**Exercise description:** Your answer should repeat the entries in full, exactly as given, with no pictures.

**Raw data:**
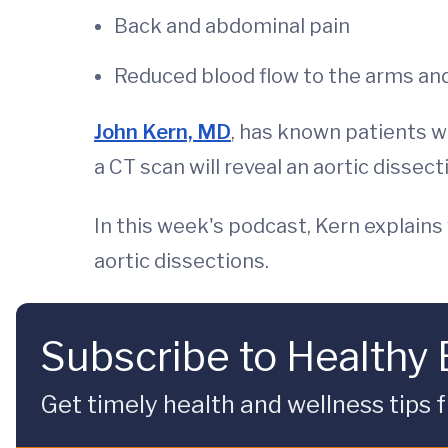
Back and abdominal pain
Reduced blood flow to the arms an
John Kern, MD
, has known patients w
a CT scan will reveal an aortic dissect
In this week's podcast, Kern explains
aortic dissections.
Subscribe to Healthy
Get timely health and wellness tips f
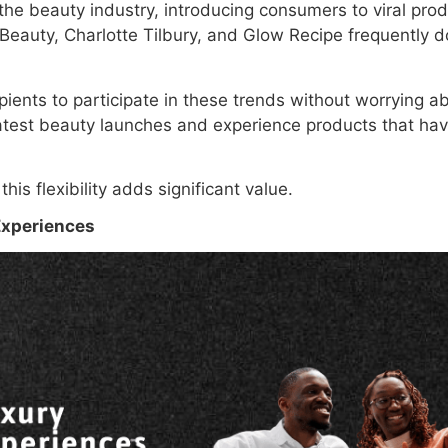
he beauty industry, introducing consumers to viral prod
 Beauty, Charlotte Tilbury, and Glow Recipe frequently 
ipients to participate in these trends without worrying a
atest beauty launches and experience products that hav
is flexibility adds significant value.
Experiences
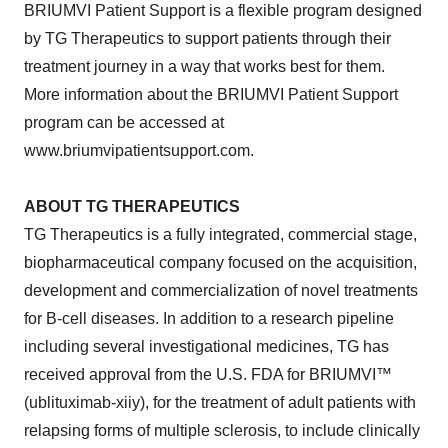
BRIUMVI Patient Support is a flexible program designed
by TG Therapeutics to support patients through their
treatment journey in a way that works best for them.
More information about the BRIUMVI Patient Support
program can be accessed at
www.briumvipatientsupport.com.
ABOUT TG THERAPEUTICS
TG Therapeutics is a fully integrated, commercial stage,
biopharmaceutical company focused on the acquisition,
development and commercialization of novel treatments
for B-cell diseases. In addition to a research pipeline
including several investigational medicines, TG has
received approval from the U.S. FDA for BRIUMVI™
(ublituximab-xiiy), for the treatment of adult patients with
relapsing forms of multiple sclerosis, to include clinically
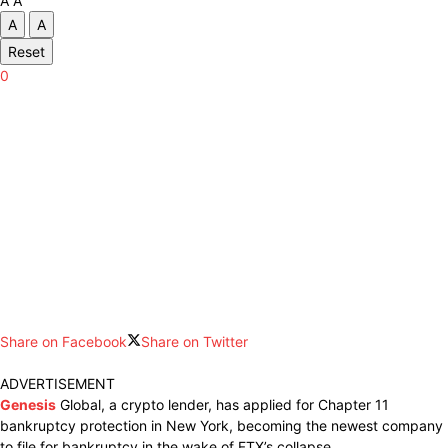
A
A
A
A
Reset
0
Share on Facebook
Share on Twitter
ADVERTISEMENT
Genesis
Global, a crypto lender, has applied for Chapter 11
bankruptcy protection in New York, becoming the newest company
to file for bankruptcy in the wake of FTX’s collapse.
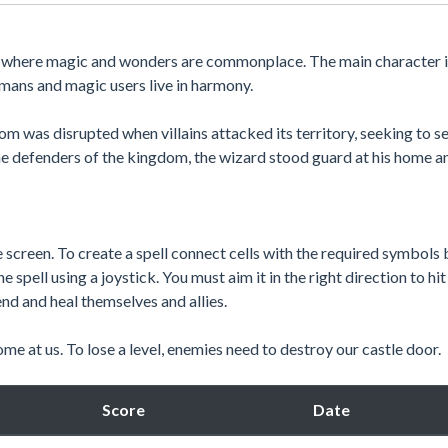
d where magic and wonders are commonplace. The main character i
mans and magic users live in harmony.
m was disrupted when villains attacked its territory, seeking to se
the defenders of the kingdom, the wizard stood guard at his home a
e screen. To create a spell connect cells with the required symbols 
e spell using a joystick. You must aim it in the right direction to hit
nd and heal themselves and allies.
e at us. To lose a level, enemies need to destroy our castle door.
Score
Date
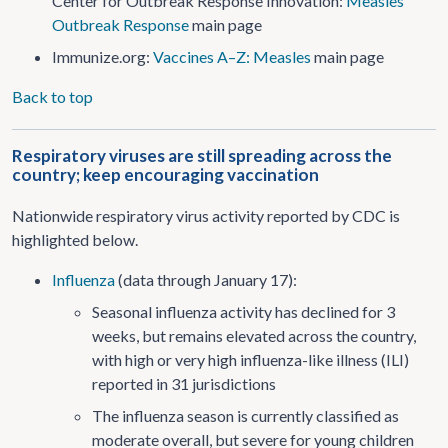
Center for Outbreak Response Innovation:
Measles
Outbreak Response
main page
Immunize.org:
Vaccines A–Z: Measles
main page
Back to top
Respiratory viruses are still spreading across the
country; keep encouraging vaccination
Nationwide respiratory virus activity reported by CDC is
highlighted below.
Influenza
(data through January 17):
Seasonal influenza activity has declined for 3
weeks, but remains elevated across the country,
with high or very high influenza-like illness (ILI)
reported in 31 jurisdictions
The influenza season is currently classified as
moderate overall, but severe for young children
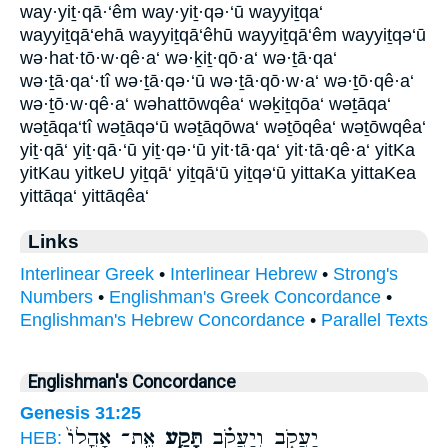
way·yiṯ·qā·‘êm way·yiṯ·qə·‘ū wayyiṯqa‘
wayyiṯqā‘ehā wayyiṯqā‘êhū wayyiṯqā‘êm wayyiṯqə‘ū
wə·hat·tō·w·qê·a‘ wə·ḵiṯ·qō·a‘ wə·ṯā·qa‘
wə·ṯā·qa‘·tî wə·ṯā·qə·‘ū wə·ṯā·qō·w·a‘ wə·ṯō·qê·a‘
wə·ṯō·w·qê·a‘ wəhattōwqêa‘ wəḵiṯqōa‘ wəṯāqa‘
wəṯāqa‘tî wəṯāqə‘ū wəṯāqōwa‘ wəṯōqêa‘ wəṯōwqêa‘
yiṯ·qā‘ yiṯ·qā·‘ū yiṯ·qə·‘ū yit·tā·qa‘ yit·tā·qê·a‘ yitKa
yitKau yitkeU yiṯqā‘ yiṯqā‘ū yiṯqə‘ū yittaKa yittaKea
yittāqa‘ yittāqêa‘
Links
Interlinear Greek
•
Interlinear Hebrew
•
Strong's
Numbers
•
Englishman's Greek Concordance
•
Englishman's Hebrew Concordance
•
Parallel Texts
Englishman's Concordance
Genesis 31:25
אֶֽת־ אָהֳלוֹ֙
תָּקַ֤ע
יַעֲקֹ֑ב וְיַעֲקֹ֗ב
HEB:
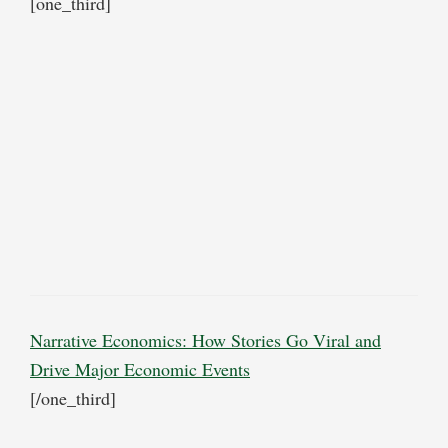
[one_third]
Narrative Economics: How Stories Go Viral and
Drive Major Economic Events
[/one_third]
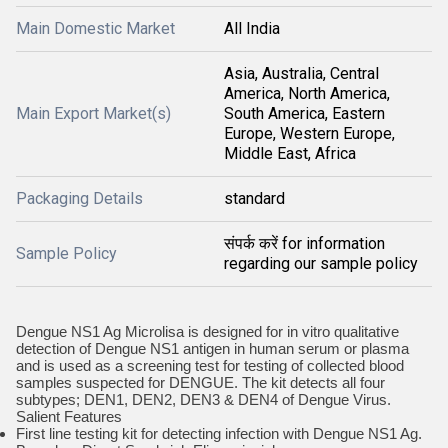
Main Domestic Market
All India
Asia, Australia, Central
America, North America,
Main Export Market(s)
South America, Eastern
Europe, Western Europe,
Middle East, Africa
Packaging Details
standard
संपर्क करें for information
Sample Policy
regarding our sample policy
Dengue NS1 Ag Microlisa is designed for in vitro qualitative
detection of Dengue NS1 antigen in human serum or plasma
and is used as a screening test for testing of collected blood
samples suspected for DENGUE. The kit detects all four
subtypes; DEN1, DEN2, DEN3 & DEN4 of Dengue Virus.
Salient Features
First line testing kit for detecting infection with Dengue NS1 Ag.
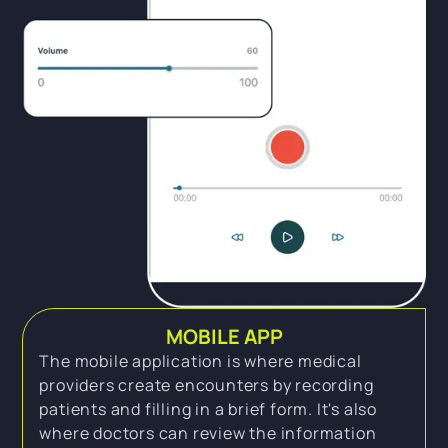
MOBILE APP
The mobile application is where medical
providers create encounters by recording
patients and filling in a brief form. It's also
where doctors can review the information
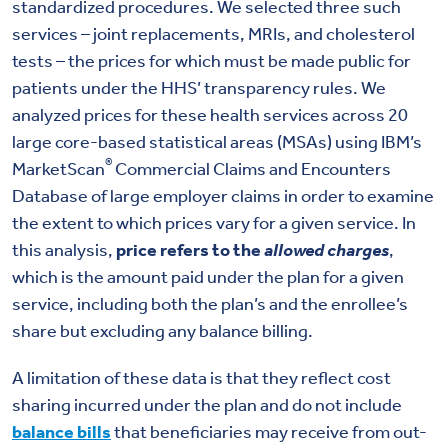
standardized procedures. We selected three such
services – joint replacements, MRIs, and cholesterol
tests – the prices for which must be made public for
patients under the HHS’ transparency rules. We
analyzed prices for these health services across 20
large core-based statistical areas (MSAs) using IBM’s
®
MarketScan
Commercial Claims and Encounters
Database of large employer claims in order to examine
the extent to which prices vary for a given service. In
this analysis,
price refers to the
allowed charges
,
which is the amount paid under the plan for a given
service, including both the plan’s and the enrollee’s
share but excluding any balance billing.
A limitation of these data is that they reflect cost
sharing incurred under the plan and do not include
balance bills
that beneficiaries may receive from out-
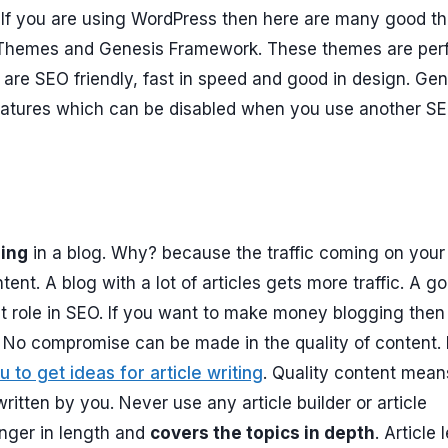
. If you are using WordPress then here are many good 
 Themes and Genesis Framework. These themes are per
are SEO friendly, fast in speed and good in design. Gen
eatures which can be disabled when you use another S
hing
in a blog. Why? because the traffic coming on your
ent. A blog with a lot of articles gets more traffic. A g
nt role in SEO. If you want to make money blogging then
. No compromise can be made in the quality of content.
u to get ideas for article writing
. Quality content mean
ritten by you. Never use any article builder or article
onger in length and
covers the topics in depth
. Article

**Answer space:**
Back and abdominal pain
Reduced blood flow to the arms an
John Kern, MD
, has known patients w
a CT scan will reveal an aortic dissect
In this week's podcast, Kern explains
aortic dissections.
Subscribe to Healthy
Get timely health and wellness tips f
he beauty industry, introducing consumers to viral prod
 Beauty, Charlotte Tilbury, and Glow Recipe frequently 
ipients to participate in these trends without worrying a
atest beauty launches and experience products that hav
is flexibility adds significant value.
Experiences
BRIUMVI Patient Support is a flexible program designed
by TG Therapeutics to support patients through their
treatment journey in a way that works best for them.
More information about the BRIUMVI Patient Support
program can be accessed at
www.briumvipatientsupport.com.
ABOUT TG THERAPEUTICS
TG Therapeutics is a fully integrated, commercial stage,
biopharmaceutical company focused on the acquisition,
development and commercialization of novel treatments
for B-cell diseases. In addition to a research pipeline
including several investigational medicines, TG has
received approval from the U.S. FDA for BRIUMVI™
(ublituximab-xiiy), for the treatment of adult patients with
relapsing forms of multiple sclerosis, to include clinically
A
A
A
A
Reset
0
Share on Facebook
Share on Twitter
ADVERTISEMENT
Genesis
Global, a crypto lender, has applied for Chapter 11
bankruptcy protection in New York, becoming the newest company
to file for bankruptcy in the wake of FTX’s collapse.
d where magic and wonders are commonplace. The main character i
mans and magic users live in harmony.
m was disrupted when villains attacked its territory, seeking to se
the defenders of the kingdom, the wizard stood guard at his home a
e screen. To create a spell connect cells with the required symbols 
e spell using a joystick. You must aim it in the right direction to hit
nd and heal themselves and allies.
e at us. To lose a level, enemies need to destroy our castle door.
Score
Date
Center for Outbreak Response Innovation:
Measles
Outbreak Response
main page
Immunize.org:
Vaccines A–Z: Measles
main page
Back to top
Respiratory viruses are still spreading across the
country; keep encouraging vaccination
Nationwide respiratory virus activity reported by CDC is
highlighted below.
Influenza
(data through January 17):
Seasonal influenza activity has declined for 3
weeks, but remains elevated across the country,
with high or very high influenza-like illness (ILI)
reported in 31 jurisdictions
The influenza season is currently classified as
moderate overall, but severe for young children
way·yiṯ·qā·‘êm way·yiṯ·qə·‘ū wayyiṯqa‘
wayyiṯqā‘ehā wayyiṯqā‘êhū wayyiṯqā‘êm wayyiṯqə‘ū
wə·hat·tō·w·qê·a‘ wə·ḵiṯ·qō·a‘ wə·ṯā·qa‘
wə·ṯā·qa‘·tî wə·ṯā·qə·‘ū wə·ṯā·qō·w·a‘ wə·ṯō·qê·a‘
wə·ṯō·w·qê·a‘ wəhattōwqêa‘ wəḵiṯqōa‘ wəṯāqa‘
wəṯāqa‘tî wəṯāqə‘ū wəṯāqōwa‘ wəṯōqêa‘ wəṯōwqêa‘
yiṯ·qā‘ yiṯ·qā·‘ū yiṯ·qə·‘ū yit·tā·qa‘ yit·tā·qê·a‘ yitKa
yitKau yitkeU yiṯqā‘ yiṯqā‘ū yiṯqə‘ū yittaKa yittaKea
yittāqa‘ yittāqêa‘
Links
Interlinear Greek
•
Interlinear Hebrew
•
Strong's
Numbers
•
Englishman's Greek Concordance
•
Englishman's Hebrew Concordance
•
Parallel Texts
Englishman's Concordance
Genesis 31:25
אֶֽת־ אָהֳלוֹ֙
תָּקַ֤ע
יַעֲקֹ֑ב וְיַעֲקֹ֗ב
HEB:
[one_third]
Narrative Economics: How Stories Go Viral and
Drive Major Economic Events
[/one_third]
Main Domestic Market
All India
Asia, Australia, Central
America, North America,
Main Export Market(s)
South America, Eastern
Europe, Western Europe,
Middle East, Africa
Packaging Details
standard
संपर्क करें for information
Sample Policy
regarding our sample policy
Dengue NS1 Ag Microlisa is designed for in vitro qualitative
detection of Dengue NS1 antigen in human serum or plasma
and is used as a screening test for testing of collected blood
samples suspected for DENGUE. The kit detects all four
subtypes; DEN1, DEN2, DEN3 & DEN4 of Dengue Virus.
Salient Features
First line testing kit for detecting infection with Dengue NS1 Ag.
MOBILE APP
The mobile application is where medical
providers create encounters by recording
patients and filling in a brief form. It's also
where doctors can review the information
standardized procedures. We selected three such
services – joint replacements, MRIs, and cholesterol
tests – the prices for which must be made public for
patients under the HHS’ transparency rules. We
analyzed prices for these health services across 20
large core-based statistical areas (MSAs) using IBM’s
®
MarketScan
Commercial Claims and Encounters
Database of large employer claims in order to examine
the extent to which prices vary for a given service. In
this analysis,
price refers to the
allowed charges
,
which is the amount paid under the plan for a given
service, including both the plan’s and the enrollee’s
share but excluding any balance billing.
A limitation of these data is that they reflect cost
sharing incurred under the plan and do not include
balance bills
that beneficiaries may receive from out-
. If you are using WordPress then here are many good 
 Themes and Genesis Framework. These themes are per
are SEO friendly, fast in speed and good in design. Gen
eatures which can be disabled when you use another S
hing
in a blog. Why? because the traffic coming on your
ent. A blog with a lot of articles gets more traffic. A g
nt role in SEO. If you want to make money blogging then
. No compromise can be made in the quality of content.
u to get ideas for article writing
. Quality content mean
ritten by you. Never use any article builder or article
onger in length and
covers the topics in depth
. Article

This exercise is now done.